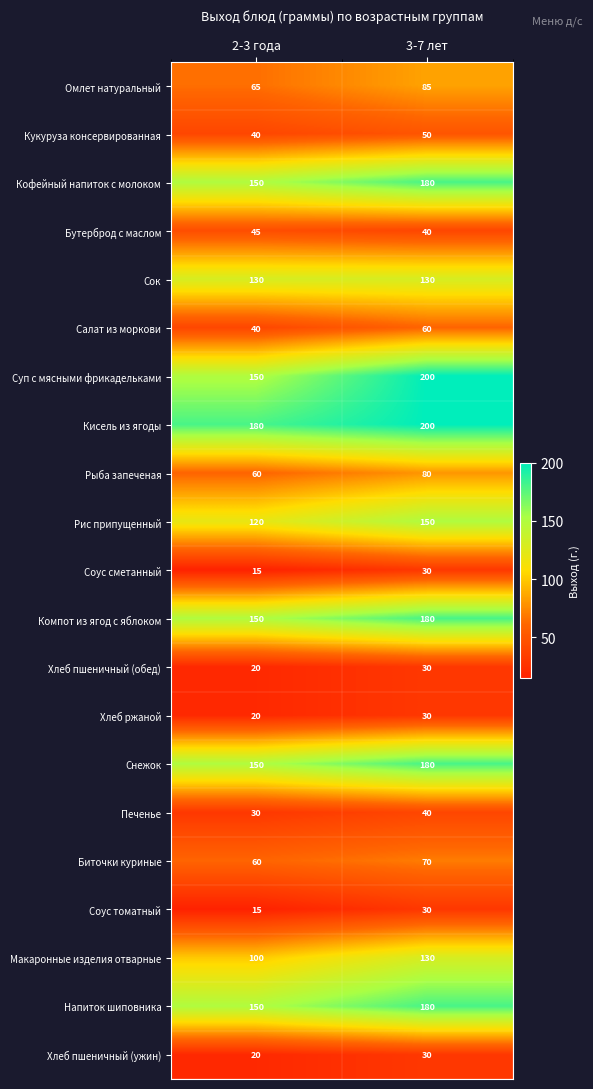

How many data points does each series have?

2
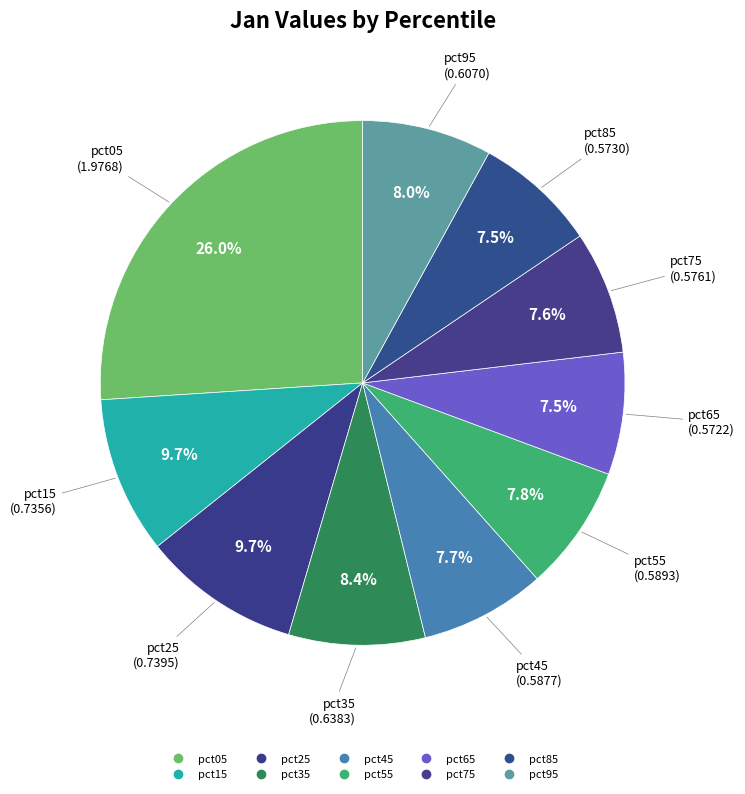

What is the smallest slice in the pie chart?

pct65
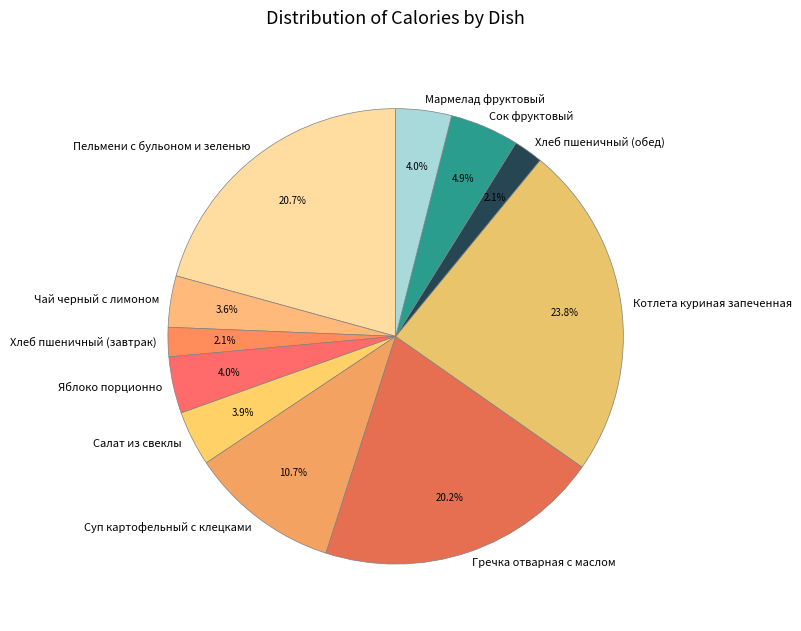

What percentage is NOT represented by Мармелад фруктовый?

96.0%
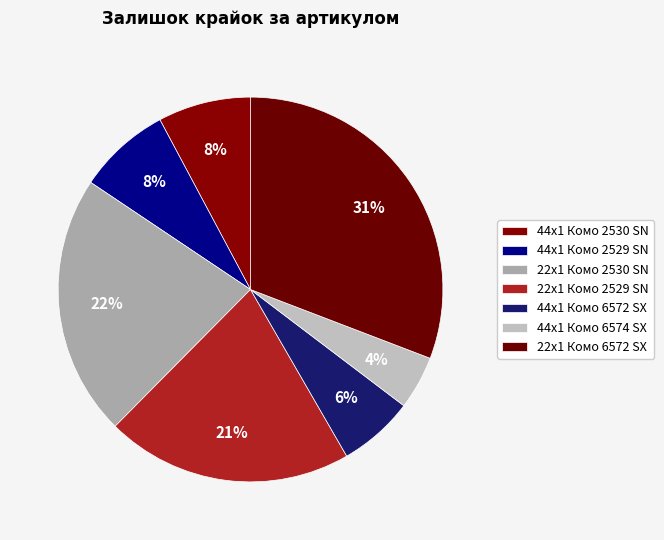

How many segments does this pie chart have?

7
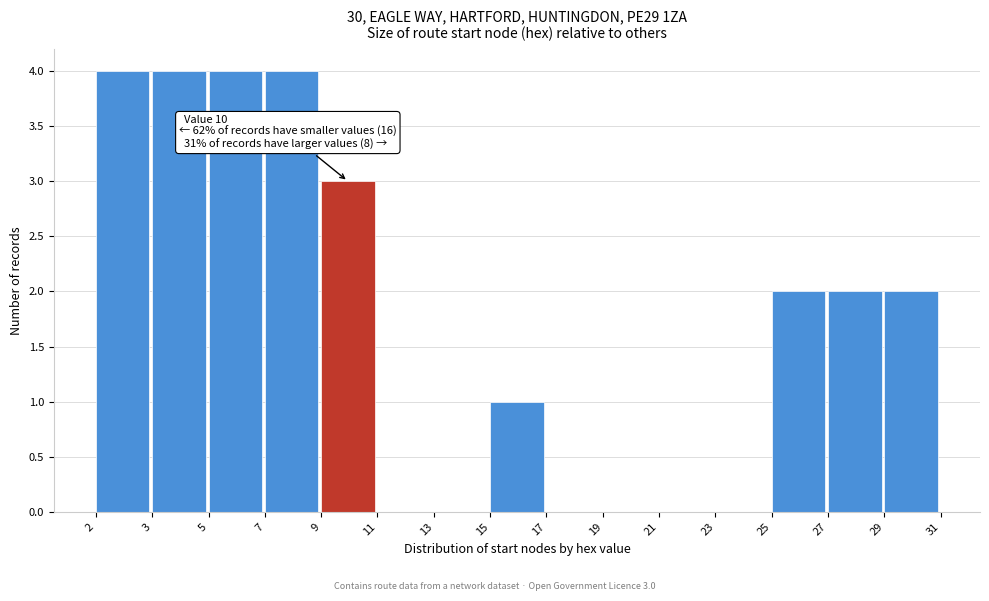

Reading left to right, extract all data points from this chart.

2=4	3=4	5=4	7=4	9=3	11=0	13=0	15=1	17=0	19=0	21=0	23=0	25=2	27=2	29=2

▸ Task requirements:
Reproduce the text of every record above word for word, with the same line breaks, and leave out the pictures.

▸ Written answer:
How many data points does each series have?

2

What is the smallest slice in the pie chart?

pct65

What percentage is NOT represented by Мармелад фруктовый?

96.0%

How many segments does this pie chart have?

7

Reading left to right, extract all data points from this chart.

2=4	3=4	5=4	7=4	9=3	11=0	13=0	15=1	17=0	19=0	21=0	23=0	25=2	27=2	29=2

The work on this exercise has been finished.